Strona:PL Stefan Żeromski - Uciekła mi przepióreczka.djvu/131

Z Wikiźródeł, wolnej biblioteki
Ta strona została uwierzytelniona.
bukański

Jednem słowem: im mniej światła, tem lepiej?

przełęcki

Pytanie jest zanadto kategoryczne, żeby na nie odpowiedzieć. Niewątpliwe jest to, iż zachodzi potrzeba wyciągnięcia nad rzeszą tutejszych nauczycieli rąk jakichś mocnych, pokaźnych, wszechwładnych, któreby z nich ściągnęły nasz szkodliwy urok.
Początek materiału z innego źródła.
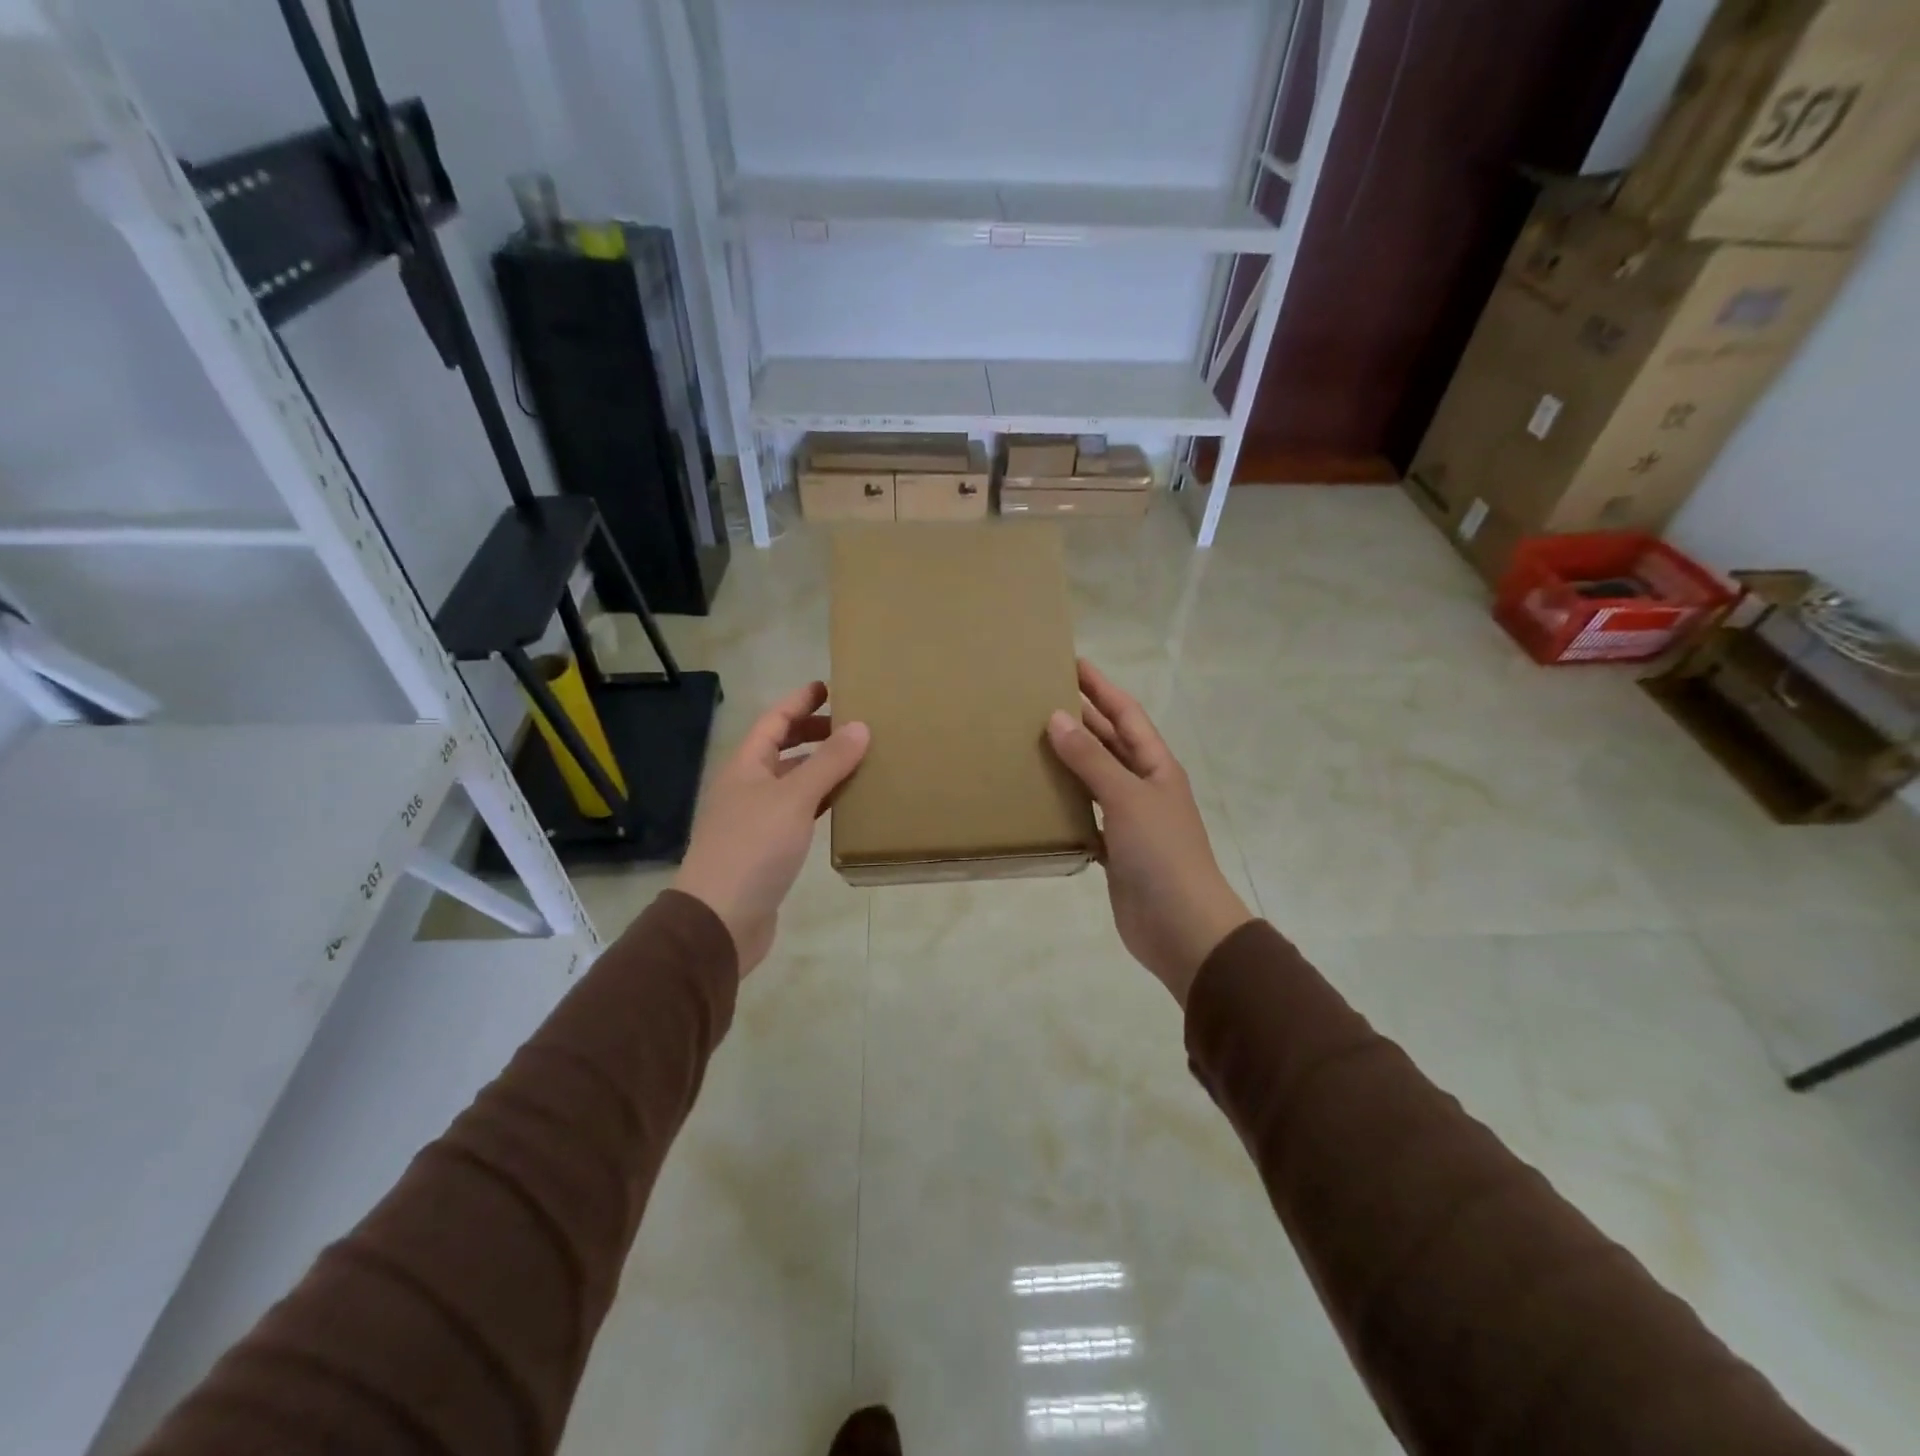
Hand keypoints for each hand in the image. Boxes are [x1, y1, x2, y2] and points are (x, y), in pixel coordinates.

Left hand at [673, 682, 869, 975]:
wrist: (720, 919)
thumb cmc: (753, 848)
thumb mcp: (794, 799)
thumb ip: (828, 763)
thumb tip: (860, 726)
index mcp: (746, 766)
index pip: (774, 721)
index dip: (799, 701)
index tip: (828, 686)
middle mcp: (748, 787)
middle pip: (782, 749)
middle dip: (813, 733)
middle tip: (851, 725)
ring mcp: (757, 819)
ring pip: (793, 782)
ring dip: (821, 769)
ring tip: (857, 759)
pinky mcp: (769, 849)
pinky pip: (799, 812)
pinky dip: (821, 802)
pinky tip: (844, 804)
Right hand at [1046, 660, 1251, 1006]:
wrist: (1181, 927)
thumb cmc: (1161, 853)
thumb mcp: (1127, 797)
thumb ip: (1091, 759)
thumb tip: (1056, 718)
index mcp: (1156, 766)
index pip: (1126, 715)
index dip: (1101, 688)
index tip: (1072, 663)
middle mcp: (1144, 787)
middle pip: (1110, 743)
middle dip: (1081, 719)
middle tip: (1040, 697)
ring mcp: (1130, 820)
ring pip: (1095, 779)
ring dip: (1070, 761)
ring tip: (1031, 741)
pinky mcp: (1115, 850)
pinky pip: (1086, 816)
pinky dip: (1066, 804)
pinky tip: (1040, 798)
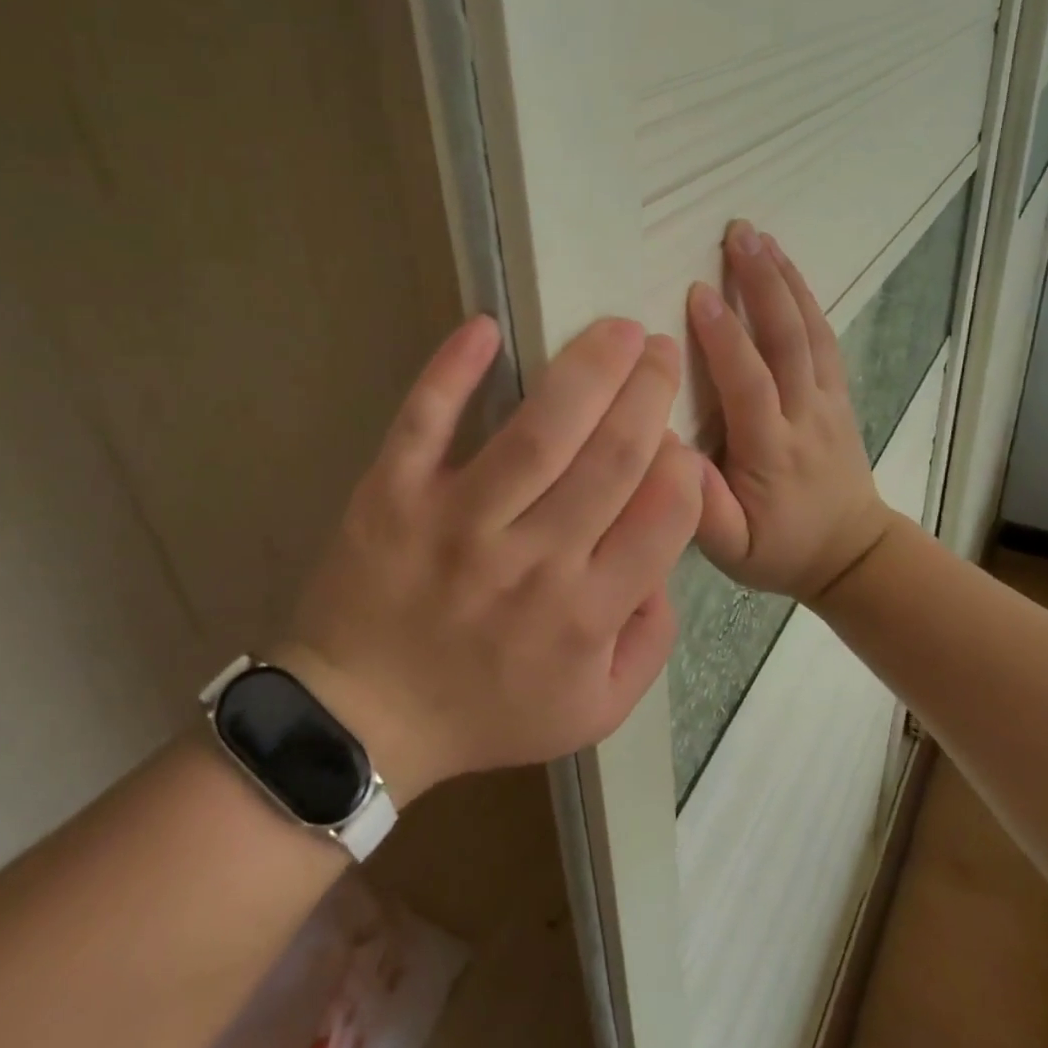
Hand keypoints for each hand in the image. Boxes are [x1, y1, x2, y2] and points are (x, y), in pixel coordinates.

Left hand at [274, 315, 700, 804]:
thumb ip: (651, 638)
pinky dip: (453, 371)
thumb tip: (667, 553)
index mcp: (587, 613)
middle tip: (660, 348)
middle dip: (650, 392)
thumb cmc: (486, 711)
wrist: (364, 719)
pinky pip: (426, 423)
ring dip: (587, 370)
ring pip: (539, 432)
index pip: (665, 515)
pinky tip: (485, 328)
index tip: (675, 437)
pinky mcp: (393, 496)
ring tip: (616, 330)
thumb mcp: (595, 708)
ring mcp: (459, 523)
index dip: (682, 463)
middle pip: (612, 458)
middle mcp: (533, 562)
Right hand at [687, 221, 894, 606]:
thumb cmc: (780, 549)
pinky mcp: (838, 395)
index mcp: (772, 451)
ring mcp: (828, 401)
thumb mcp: (732, 550)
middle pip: (787, 341)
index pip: (749, 384)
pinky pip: (824, 339)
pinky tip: (786, 270)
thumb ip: (704, 509)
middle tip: (738, 233)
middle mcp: (805, 416)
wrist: (852, 553)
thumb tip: (669, 453)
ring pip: (810, 331)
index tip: (697, 292)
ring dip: (785, 280)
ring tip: (759, 236)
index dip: (724, 338)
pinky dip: (805, 299)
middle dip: (762, 283)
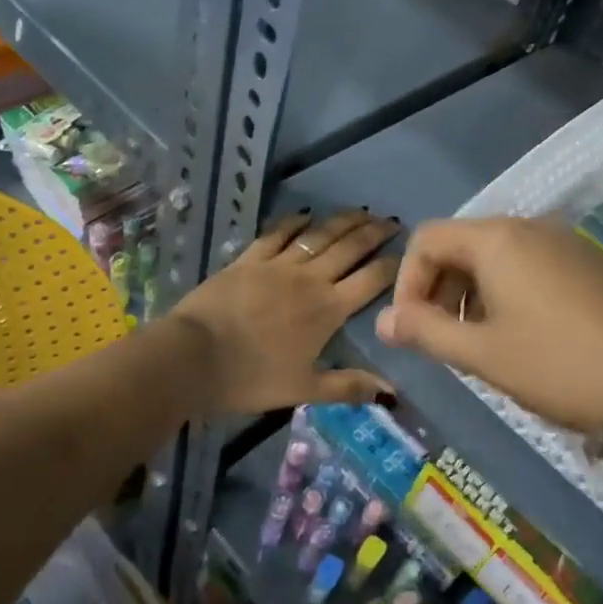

Zachodzi taka potrzeba, wierzcie mi!

smugoniowa
(cicho, boleśnie)

Ach! Ach!

księżniczka

Z najgłębszem zdumieniem słucham tego, co pan profesor tutaj głosi. Jest to coś absolutnie innego od wykładów w stolicy. Jest to jakieś przykre, bolesne, okropne samozaprzeczenie. Jestem w głębokiej rozsterce. Chcę zapytać...

przełęcki

Słucham.

księżniczka

Czy pan przyjmuje darowiznę zamku?

przełęcki
(z uśmiechem)

Skądże!... Nigdy w świecie. Ale są przecie ci panowie, gremium profesorów...

księżniczka
(sucho)

Ja tu już nadmieniłam, że mogę ofiarować zamek tylko panu. Taki był mój kaprys.